Present every line of the items below as a numbered list, skipping any blank lines and leaving the pictures out.

::::::::::

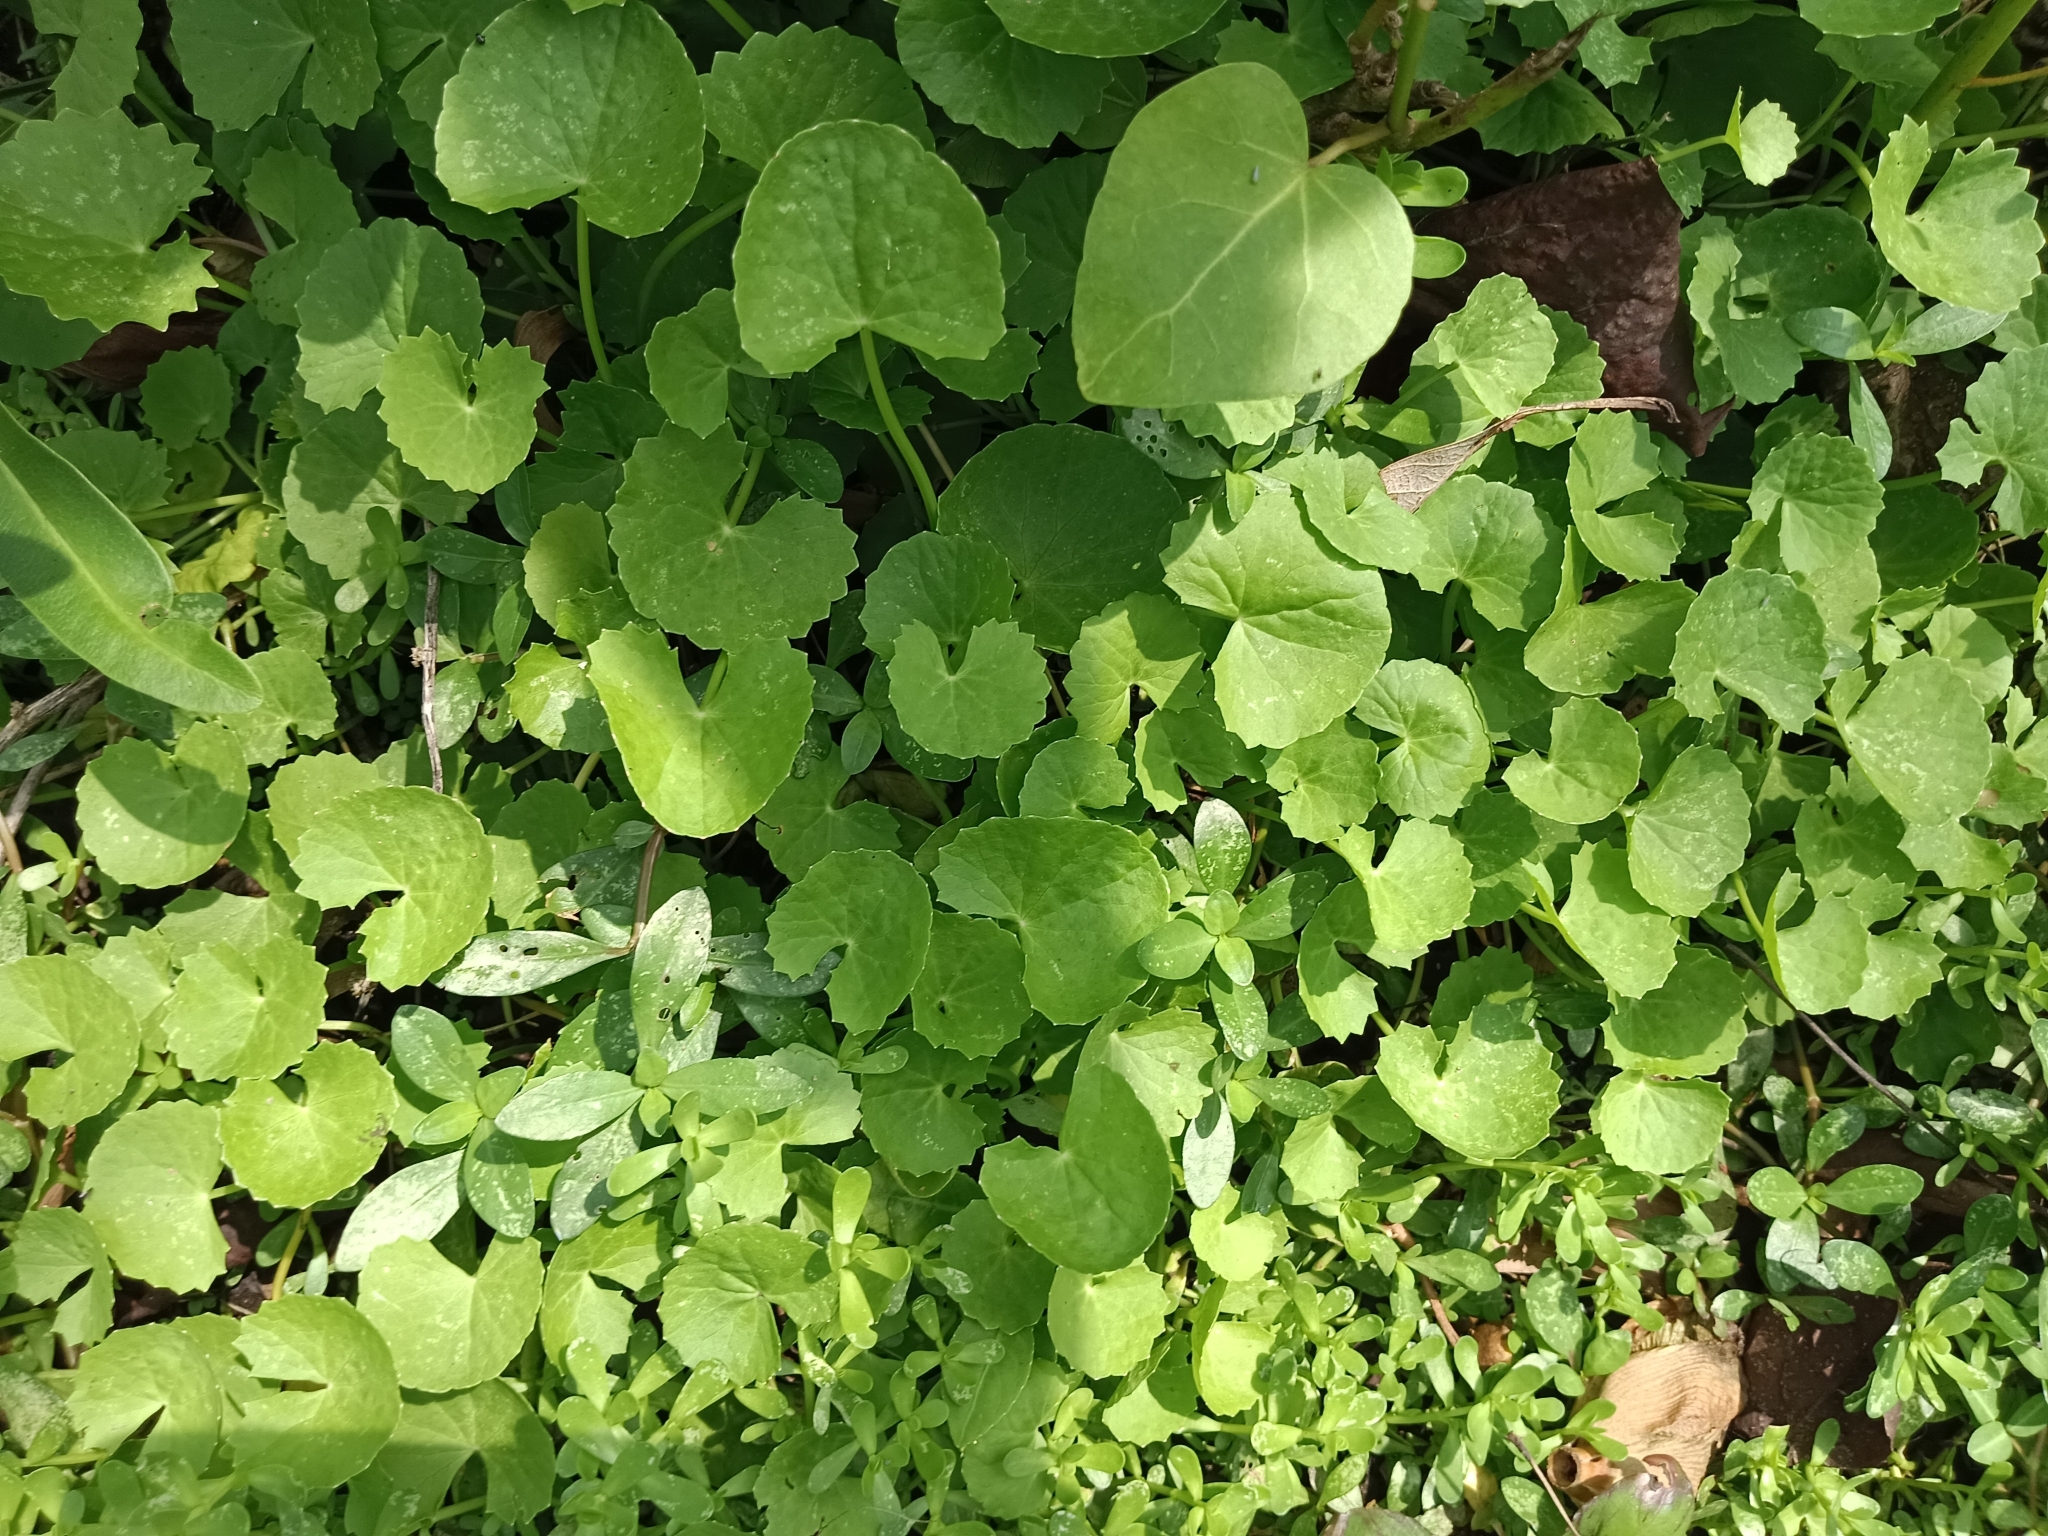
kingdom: Plantae
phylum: Tracheophyta
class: Magnoliopsida
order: Apiales
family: Apiaceae
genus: Centella
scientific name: Centella asiatica
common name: Spadeleaf
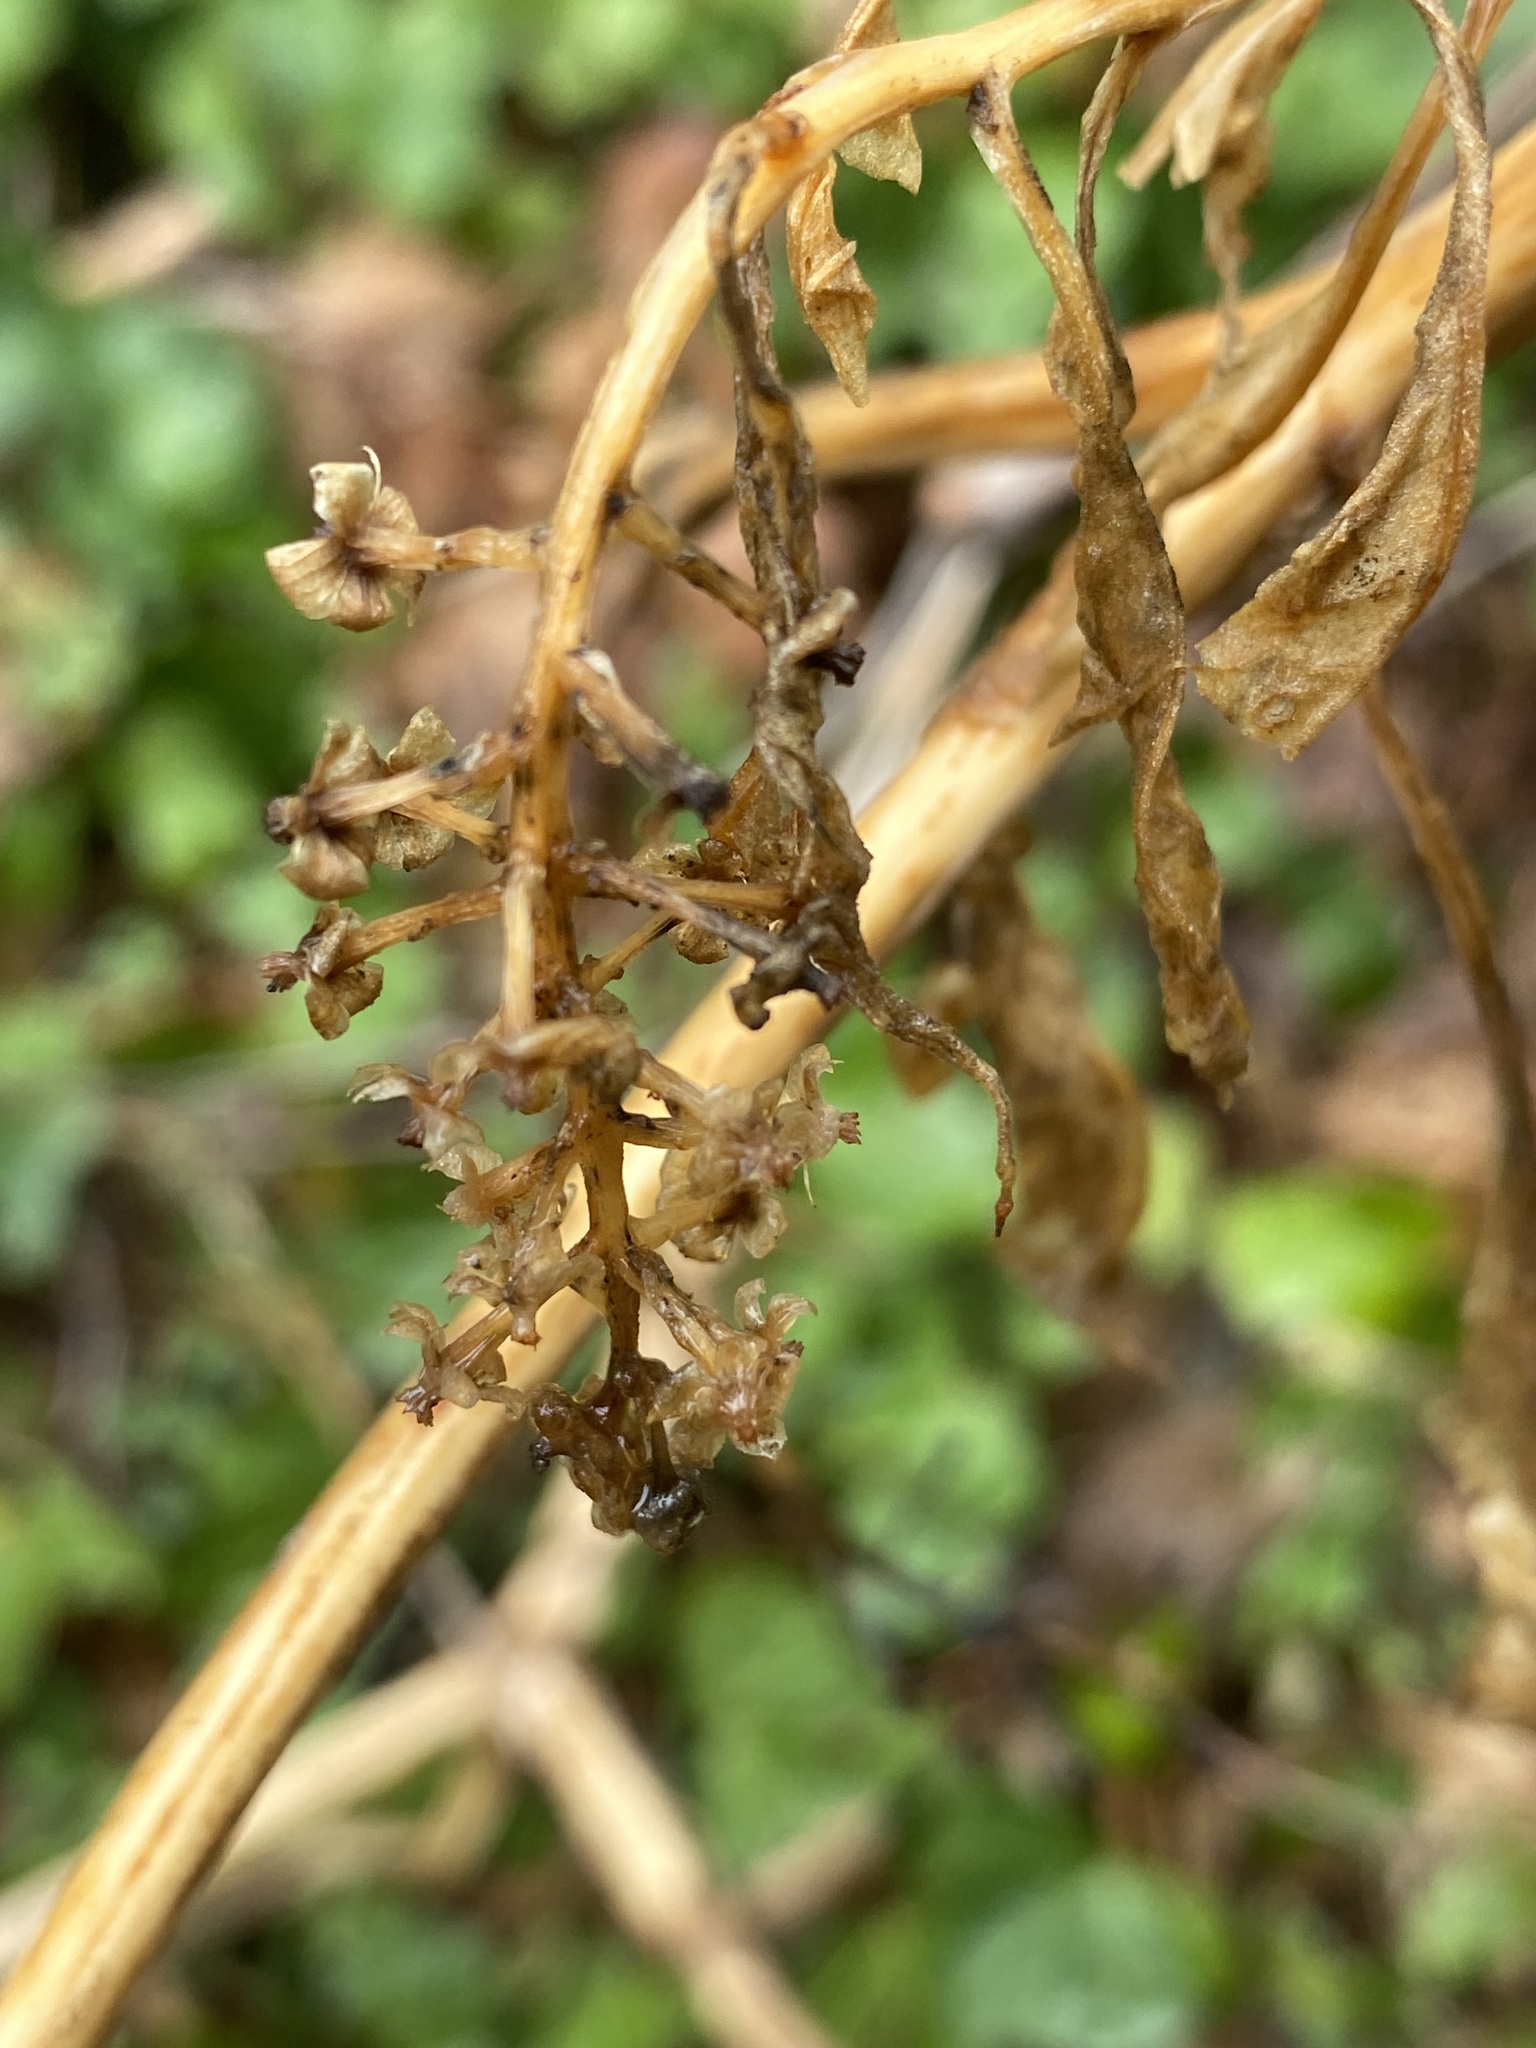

::::::::::

Answer =>
1. kingdom: Plantae
2. phylum: Tracheophyta
3. class: Magnoliopsida
4. order: Apiales
5. family: Apiaceae
6. genus: Centella
7. scientific name: Centella asiatica
8. common name: Spadeleaf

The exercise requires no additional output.